Instructions for the task -> Among the entries, which lines carry the string "CIRCLE"? Copy every one.

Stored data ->

★ ★ ★

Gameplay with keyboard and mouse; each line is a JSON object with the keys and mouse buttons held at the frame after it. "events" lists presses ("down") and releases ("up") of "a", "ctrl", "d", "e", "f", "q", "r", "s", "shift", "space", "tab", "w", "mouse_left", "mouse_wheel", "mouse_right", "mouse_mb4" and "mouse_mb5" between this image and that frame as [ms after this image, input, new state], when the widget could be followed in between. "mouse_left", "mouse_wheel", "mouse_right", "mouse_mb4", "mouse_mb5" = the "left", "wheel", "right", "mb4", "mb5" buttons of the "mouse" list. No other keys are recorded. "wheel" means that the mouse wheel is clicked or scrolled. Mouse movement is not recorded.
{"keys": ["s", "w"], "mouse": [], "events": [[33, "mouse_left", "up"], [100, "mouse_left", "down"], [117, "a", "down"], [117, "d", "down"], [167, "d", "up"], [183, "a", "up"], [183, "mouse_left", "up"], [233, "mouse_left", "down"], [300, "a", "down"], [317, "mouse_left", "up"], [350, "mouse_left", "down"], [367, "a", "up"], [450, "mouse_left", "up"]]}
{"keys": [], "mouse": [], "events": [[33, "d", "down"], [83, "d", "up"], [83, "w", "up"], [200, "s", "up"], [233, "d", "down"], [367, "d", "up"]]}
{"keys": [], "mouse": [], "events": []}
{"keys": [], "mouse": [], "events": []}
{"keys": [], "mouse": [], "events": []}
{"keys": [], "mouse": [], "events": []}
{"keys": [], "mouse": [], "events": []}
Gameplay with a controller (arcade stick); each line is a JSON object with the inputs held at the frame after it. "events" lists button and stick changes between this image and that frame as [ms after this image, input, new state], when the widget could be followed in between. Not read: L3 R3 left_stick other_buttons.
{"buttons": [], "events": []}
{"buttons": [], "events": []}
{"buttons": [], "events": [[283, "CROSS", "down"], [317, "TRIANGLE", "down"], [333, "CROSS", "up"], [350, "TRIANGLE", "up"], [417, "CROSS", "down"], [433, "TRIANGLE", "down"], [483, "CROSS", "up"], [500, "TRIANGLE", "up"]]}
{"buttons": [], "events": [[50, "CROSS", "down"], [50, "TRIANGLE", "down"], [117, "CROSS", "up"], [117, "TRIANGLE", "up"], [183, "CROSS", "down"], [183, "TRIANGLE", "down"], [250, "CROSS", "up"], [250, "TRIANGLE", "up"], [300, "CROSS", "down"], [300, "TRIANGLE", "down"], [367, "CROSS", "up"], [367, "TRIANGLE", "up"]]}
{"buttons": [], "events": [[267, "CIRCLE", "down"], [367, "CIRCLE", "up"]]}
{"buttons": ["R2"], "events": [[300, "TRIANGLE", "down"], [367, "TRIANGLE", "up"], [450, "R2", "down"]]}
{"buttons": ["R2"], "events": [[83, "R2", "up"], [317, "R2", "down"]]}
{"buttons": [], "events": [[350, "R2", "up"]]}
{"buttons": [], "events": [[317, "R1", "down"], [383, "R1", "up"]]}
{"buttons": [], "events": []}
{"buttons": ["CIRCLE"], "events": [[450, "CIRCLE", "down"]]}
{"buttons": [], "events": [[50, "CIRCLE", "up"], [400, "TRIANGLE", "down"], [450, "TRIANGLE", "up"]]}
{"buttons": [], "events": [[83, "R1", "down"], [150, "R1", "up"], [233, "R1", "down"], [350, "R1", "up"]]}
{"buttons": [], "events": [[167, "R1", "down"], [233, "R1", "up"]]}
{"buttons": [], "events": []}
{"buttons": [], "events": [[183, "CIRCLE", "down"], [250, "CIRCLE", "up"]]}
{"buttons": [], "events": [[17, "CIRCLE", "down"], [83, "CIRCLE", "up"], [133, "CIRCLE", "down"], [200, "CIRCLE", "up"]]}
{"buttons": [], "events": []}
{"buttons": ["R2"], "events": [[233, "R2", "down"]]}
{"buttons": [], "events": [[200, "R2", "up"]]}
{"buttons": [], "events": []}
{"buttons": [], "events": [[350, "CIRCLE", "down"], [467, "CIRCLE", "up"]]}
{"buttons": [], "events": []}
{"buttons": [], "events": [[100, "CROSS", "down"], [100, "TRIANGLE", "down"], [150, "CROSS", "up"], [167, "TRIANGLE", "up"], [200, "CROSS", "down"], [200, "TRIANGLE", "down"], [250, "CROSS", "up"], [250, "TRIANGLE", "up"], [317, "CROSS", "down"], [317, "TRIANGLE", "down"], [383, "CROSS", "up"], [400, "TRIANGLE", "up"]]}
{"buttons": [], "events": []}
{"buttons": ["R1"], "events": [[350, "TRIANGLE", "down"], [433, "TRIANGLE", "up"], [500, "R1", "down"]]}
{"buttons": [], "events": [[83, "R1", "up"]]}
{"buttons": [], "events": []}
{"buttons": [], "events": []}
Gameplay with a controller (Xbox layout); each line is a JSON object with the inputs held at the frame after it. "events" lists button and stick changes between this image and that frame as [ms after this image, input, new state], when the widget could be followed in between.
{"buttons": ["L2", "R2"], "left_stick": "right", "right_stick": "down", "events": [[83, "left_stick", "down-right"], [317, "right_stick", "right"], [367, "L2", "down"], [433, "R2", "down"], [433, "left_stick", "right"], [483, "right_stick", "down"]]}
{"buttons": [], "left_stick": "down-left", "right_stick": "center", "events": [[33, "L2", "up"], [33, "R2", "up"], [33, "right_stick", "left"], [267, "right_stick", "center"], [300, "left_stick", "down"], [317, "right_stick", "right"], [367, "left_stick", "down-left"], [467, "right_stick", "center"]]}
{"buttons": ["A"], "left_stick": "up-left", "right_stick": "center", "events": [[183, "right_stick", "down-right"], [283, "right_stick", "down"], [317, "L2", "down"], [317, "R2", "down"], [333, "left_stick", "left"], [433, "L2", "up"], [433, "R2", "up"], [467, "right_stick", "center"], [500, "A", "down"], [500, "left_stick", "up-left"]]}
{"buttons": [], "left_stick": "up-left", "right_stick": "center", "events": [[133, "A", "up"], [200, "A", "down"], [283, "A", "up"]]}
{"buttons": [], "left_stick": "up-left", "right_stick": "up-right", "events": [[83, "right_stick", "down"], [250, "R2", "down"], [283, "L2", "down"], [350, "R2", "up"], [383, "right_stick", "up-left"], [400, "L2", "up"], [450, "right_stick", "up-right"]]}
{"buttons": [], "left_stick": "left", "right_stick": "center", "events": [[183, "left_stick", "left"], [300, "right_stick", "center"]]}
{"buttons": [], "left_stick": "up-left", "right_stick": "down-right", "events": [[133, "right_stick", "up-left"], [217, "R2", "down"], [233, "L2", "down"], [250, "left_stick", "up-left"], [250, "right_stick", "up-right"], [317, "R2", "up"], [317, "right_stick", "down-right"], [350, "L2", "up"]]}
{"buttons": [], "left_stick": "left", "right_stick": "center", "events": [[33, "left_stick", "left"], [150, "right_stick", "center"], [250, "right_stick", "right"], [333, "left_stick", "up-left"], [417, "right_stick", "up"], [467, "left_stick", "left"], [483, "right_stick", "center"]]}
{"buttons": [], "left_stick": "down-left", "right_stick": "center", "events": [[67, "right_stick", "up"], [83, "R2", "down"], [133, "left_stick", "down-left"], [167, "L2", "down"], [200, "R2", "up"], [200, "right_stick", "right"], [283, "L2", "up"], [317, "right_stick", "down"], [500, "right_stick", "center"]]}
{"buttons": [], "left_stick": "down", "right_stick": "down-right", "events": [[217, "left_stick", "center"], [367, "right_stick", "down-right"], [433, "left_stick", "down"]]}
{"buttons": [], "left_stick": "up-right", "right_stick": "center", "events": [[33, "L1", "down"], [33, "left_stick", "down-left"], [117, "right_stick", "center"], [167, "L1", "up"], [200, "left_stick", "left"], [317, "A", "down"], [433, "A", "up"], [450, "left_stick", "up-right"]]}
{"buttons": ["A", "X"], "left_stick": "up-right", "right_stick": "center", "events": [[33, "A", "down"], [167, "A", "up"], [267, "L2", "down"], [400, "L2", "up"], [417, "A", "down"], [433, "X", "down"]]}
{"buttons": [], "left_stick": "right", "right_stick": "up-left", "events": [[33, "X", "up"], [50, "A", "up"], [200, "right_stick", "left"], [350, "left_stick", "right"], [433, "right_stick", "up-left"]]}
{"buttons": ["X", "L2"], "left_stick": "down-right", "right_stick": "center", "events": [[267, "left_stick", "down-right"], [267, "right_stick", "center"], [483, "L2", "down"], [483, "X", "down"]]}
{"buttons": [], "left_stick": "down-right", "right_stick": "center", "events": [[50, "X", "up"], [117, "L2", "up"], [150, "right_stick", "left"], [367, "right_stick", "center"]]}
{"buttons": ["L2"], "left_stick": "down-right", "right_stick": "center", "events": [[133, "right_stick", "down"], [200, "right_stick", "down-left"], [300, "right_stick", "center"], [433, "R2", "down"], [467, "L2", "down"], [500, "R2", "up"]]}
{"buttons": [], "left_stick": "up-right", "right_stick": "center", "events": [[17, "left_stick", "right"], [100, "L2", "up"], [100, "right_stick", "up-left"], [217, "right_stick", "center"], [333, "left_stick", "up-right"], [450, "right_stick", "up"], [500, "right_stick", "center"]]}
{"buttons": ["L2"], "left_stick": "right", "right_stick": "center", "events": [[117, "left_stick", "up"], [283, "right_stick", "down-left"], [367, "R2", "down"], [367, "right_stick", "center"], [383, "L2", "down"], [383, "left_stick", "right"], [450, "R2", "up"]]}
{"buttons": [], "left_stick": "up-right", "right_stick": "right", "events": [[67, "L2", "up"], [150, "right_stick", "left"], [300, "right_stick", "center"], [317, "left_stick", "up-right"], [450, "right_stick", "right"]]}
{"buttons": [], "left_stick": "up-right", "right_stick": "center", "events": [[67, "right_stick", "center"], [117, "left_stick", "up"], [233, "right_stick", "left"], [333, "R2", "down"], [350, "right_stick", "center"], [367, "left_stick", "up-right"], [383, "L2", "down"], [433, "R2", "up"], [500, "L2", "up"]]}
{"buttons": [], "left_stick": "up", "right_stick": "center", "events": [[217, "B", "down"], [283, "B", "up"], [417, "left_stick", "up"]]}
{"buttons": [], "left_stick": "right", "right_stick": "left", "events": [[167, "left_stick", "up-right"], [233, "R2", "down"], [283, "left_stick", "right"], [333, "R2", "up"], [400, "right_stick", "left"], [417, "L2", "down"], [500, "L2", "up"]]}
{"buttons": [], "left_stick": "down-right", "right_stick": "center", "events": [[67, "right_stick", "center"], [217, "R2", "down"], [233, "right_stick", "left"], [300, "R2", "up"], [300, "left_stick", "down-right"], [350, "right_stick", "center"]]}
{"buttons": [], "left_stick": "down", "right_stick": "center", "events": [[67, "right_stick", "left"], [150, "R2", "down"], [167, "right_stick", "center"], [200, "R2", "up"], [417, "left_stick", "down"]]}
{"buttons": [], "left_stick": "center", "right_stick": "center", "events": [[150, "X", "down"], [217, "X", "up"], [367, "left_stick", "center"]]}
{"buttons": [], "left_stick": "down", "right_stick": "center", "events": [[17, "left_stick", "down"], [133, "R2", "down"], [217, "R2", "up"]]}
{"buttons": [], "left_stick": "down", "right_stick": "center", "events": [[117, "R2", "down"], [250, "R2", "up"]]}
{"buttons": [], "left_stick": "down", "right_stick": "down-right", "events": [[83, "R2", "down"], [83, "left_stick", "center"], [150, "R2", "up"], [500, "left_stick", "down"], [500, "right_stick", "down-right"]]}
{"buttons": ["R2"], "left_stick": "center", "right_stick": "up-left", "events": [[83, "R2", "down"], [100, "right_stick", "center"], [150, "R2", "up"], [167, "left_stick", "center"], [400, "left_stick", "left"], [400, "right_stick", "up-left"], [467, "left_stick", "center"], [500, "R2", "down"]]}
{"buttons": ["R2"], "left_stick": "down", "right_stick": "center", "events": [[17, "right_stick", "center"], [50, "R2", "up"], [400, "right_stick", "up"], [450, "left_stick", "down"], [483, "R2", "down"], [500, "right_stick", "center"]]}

★ ★ ★

Response ->
{"buttons": [], "events": [[267, "CIRCLE", "down"], [367, "CIRCLE", "up"]]}
{"buttons": ["CIRCLE"], "events": [[450, "CIRCLE", "down"]]}
{"buttons": [], "events": [[50, "CIRCLE", "up"], [400, "TRIANGLE", "down"], [450, "TRIANGLE", "up"]]}
{"buttons": [], "events": [[183, "CIRCLE", "down"], [250, "CIRCLE", "up"]]}
{"buttons": [], "events": [[17, "CIRCLE", "down"], [83, "CIRCLE", "up"], [133, "CIRCLE", "down"], [200, "CIRCLE", "up"]]}
{"buttons": [], "events": [[350, "CIRCLE", "down"], [467, "CIRCLE", "up"]]}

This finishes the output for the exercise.